## Problem statement
Retype every entry word for word.

(Saved data entries)
= Beginning of Section =

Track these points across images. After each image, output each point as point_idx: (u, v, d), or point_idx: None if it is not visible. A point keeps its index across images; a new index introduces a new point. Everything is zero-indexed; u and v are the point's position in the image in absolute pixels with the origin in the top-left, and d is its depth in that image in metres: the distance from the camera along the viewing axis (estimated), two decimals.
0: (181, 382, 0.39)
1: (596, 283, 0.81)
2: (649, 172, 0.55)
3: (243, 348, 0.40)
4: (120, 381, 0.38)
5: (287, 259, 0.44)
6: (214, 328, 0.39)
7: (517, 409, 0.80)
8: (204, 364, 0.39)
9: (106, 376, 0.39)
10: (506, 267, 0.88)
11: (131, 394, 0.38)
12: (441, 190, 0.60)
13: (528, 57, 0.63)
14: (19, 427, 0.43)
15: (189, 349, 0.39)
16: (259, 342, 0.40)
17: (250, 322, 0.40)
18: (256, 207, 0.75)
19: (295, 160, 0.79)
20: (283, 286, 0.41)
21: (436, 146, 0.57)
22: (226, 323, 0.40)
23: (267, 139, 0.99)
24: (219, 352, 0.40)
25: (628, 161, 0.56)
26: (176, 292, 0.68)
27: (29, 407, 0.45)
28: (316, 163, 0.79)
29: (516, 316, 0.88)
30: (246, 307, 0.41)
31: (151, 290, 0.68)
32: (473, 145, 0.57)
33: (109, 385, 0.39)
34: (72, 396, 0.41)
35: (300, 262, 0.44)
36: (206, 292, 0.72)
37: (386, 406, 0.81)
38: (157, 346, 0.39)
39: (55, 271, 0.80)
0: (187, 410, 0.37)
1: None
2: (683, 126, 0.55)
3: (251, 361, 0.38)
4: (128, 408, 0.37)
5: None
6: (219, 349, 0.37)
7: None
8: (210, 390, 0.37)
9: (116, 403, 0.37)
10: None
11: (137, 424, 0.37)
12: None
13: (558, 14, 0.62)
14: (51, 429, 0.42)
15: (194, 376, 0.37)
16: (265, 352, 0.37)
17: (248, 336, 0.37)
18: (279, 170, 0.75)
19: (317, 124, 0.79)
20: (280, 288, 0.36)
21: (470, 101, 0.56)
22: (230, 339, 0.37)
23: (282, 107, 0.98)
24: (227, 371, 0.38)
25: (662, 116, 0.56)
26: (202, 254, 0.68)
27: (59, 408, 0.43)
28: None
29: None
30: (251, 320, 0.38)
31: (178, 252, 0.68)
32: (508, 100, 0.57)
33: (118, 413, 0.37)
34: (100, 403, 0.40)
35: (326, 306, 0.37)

= End of Section =

## Problem solution
Track these points across images. After each image, output each point as point_idx: (u, v, d), or point_idx: None if it is not visible. A point keeps its index across images; a new index introduces a new point. Everything is zero-indexed; u and v are the point's position in the image in absolute pixels with the origin in the top-left, and d is its depth in that image in metres: the distance from the camera along the viewing axis (estimated), two decimals.
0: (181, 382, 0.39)
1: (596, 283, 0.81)
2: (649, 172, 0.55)
3: (243, 348, 0.40)
4: (120, 381, 0.38)
5: (287, 259, 0.44)
6: (214, 328, 0.39)
7: (517, 409, 0.80)
8: (204, 364, 0.39)
9: (106, 376, 0.39)
10: (506, 267, 0.88)
11: (131, 394, 0.38)
12: (441, 190, 0.60)
13: (528, 57, 0.63)
14: (19, 427, 0.43)
15: (189, 349, 0.39)
16: (259, 342, 0.40)
17: (250, 322, 0.40)
18: (256, 207, 0.75)
19: (295, 160, 0.79)
20: (283, 286, 0.41)
21: (436, 146, 0.57)
22: (226, 323, 0.40)
23: (267, 139, 0.99)
24: (219, 352, 0.40)
25: (628, 161, 0.56)
26: (176, 292, 0.68)
27: (29, 407, 0.45)
28: (316, 163, 0.79)
29: (516, 316, 0.88)
30: (246, 307, 0.41)
31: (151, 290, 0.68)
32: (473, 145, 0.57)
33: (109, 385, 0.39)
34: (72, 396, 0.41)
35: (300, 262, 0.44)
36: (206, 292, 0.72)
37: (386, 406, 0.81)
38: (157, 346, 0.39)
39: (55, 271, 0.80)
0: (187, 410, 0.37)
1: None
2: (683, 126, 0.55)
3: (251, 361, 0.38)
4: (128, 408, 0.37)
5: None
6: (219, 349, 0.37)
7: None
8: (210, 390, 0.37)
9: (116, 403, 0.37)
10: None
11: (137, 424, 0.37)
12: None
13: (558, 14, 0.62)
14: (51, 429, 0.42)
15: (194, 376, 0.37)
16: (265, 352, 0.37)
17: (248, 336, 0.37)
18: (279, 170, 0.75)
19: (317, 124, 0.79)
20: (280, 288, 0.36)
21: (470, 101, 0.56)
22: (230, 339, 0.37)
23: (282, 107, 0.98)
24: (227, 371, 0.38)
25: (662, 116, 0.56)
26: (202, 254, 0.68)
27: (59, 408, 0.43)
28: None
29: None
30: (251, 320, 0.38)
31: (178, 252, 0.68)
32: (508, 100, 0.57)
33: (118, 413, 0.37)
34: (100, 403, 0.40)
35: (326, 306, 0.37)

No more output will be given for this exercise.